*Task requirements:* A verbatim copy of every record is needed.

==================================================

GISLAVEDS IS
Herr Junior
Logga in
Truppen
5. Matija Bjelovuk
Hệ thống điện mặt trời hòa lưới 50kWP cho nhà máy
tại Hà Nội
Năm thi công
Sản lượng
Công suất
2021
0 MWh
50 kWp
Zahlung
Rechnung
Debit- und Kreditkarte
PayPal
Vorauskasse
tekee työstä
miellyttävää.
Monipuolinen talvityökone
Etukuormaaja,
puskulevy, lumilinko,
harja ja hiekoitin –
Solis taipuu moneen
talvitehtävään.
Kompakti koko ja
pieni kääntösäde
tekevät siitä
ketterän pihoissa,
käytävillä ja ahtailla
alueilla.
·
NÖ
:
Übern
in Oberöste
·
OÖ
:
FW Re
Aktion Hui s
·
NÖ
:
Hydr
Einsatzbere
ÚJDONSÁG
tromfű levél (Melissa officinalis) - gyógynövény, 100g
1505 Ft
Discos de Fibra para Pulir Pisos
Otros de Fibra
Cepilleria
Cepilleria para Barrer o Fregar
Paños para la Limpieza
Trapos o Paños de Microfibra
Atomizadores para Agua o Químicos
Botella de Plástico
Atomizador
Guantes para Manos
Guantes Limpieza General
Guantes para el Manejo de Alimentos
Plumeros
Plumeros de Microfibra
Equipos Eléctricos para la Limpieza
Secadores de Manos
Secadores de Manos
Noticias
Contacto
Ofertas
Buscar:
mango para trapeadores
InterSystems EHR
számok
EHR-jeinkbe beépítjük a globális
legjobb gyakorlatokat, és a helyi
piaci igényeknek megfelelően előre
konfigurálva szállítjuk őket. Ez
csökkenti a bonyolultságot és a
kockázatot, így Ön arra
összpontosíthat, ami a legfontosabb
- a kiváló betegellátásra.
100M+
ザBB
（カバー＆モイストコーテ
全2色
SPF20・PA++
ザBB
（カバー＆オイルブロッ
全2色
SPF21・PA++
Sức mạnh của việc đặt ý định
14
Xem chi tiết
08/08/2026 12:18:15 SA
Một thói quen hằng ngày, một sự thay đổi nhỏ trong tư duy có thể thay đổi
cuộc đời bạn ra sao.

==================================================

*Exercise response:*
GISLAVEDS IS
Herr Junior
Logga in
Truppen
5. Matija Bjelovuk
Hệ thống điện mặt trời hòa lưới 50kWP cho nhà máy
tại Hà Nội
Năm thi công
Sản lượng
Công suất
2021
0 MWh
50 kWp
Zahlung
Rechnung
Debit- und Kreditkarte
PayPal
Vorauskasse
tekee työstä
miellyttävää.
Monipuolinen talvityökone
Etukuormaaja,
puskulevy, lumilinko,
harja ja hiekoitin –
Solis taipuu moneen
talvitehtävään.
Kompakti koko ja
pieni kääntösäde
tekevät siitä
ketterän pihoissa,
käytävillä ja ahtailla
alueilla.
·
NÖ
:
Übern
in Oberöste
·
OÖ
:
FW Re
Aktion Hui s
·
NÖ
:
Hydr
Einsatzbere
ÚJDONSÁG
tromfű levél (Melissa officinalis) - gyógynövény, 100g
1505 Ft
Discos de Fibra para Pulir Pisos
Otros de Fibra
Cepilleria
Cepilleria para Barrer o Fregar
Paños para la Limpieza
Trapos o Paños de Microfibra
Atomizadores para Agua o Químicos
Botella de Plástico
Atomizador
Guantes para Manos
Guantes Limpieza General
Guantes para el Manejo de Alimentos
Plumeros
Plumeros de Microfibra
Equipos Eléctricos para la Limpieza
Secadores de Manos
Secadores de Manos
Noticias
Contacto
Ofertas
Buscar:
mango para trapeadores
InterSystems EHR
számok
EHR-jeinkbe beépítjük a globális
legjobb gyakorlatokat, és a helyi
piaci igényeknek megfelelően előre
konfigurálva szállítjuk őket. Ez
csökkenti a bonyolultságot és a
kockázatot, így Ön arra
összpontosíthat, ami a legfontosabb
- a kiváló betegellátásra.
100M+
ザBB
（カバー＆モイストコーテ
全2色
SPF20・PA++
ザBB
（カバー＆オイルブロッ
全2色
SPF21・PA++
Sức mạnh của việc đặt ý định
14
Xem chi tiết
08/08/2026 12:18:15 SA
Một thói quen hằng ngày, một sự thay đổi nhỏ trong tư duy có thể thay đổi
cuộc đời bạn ra sao.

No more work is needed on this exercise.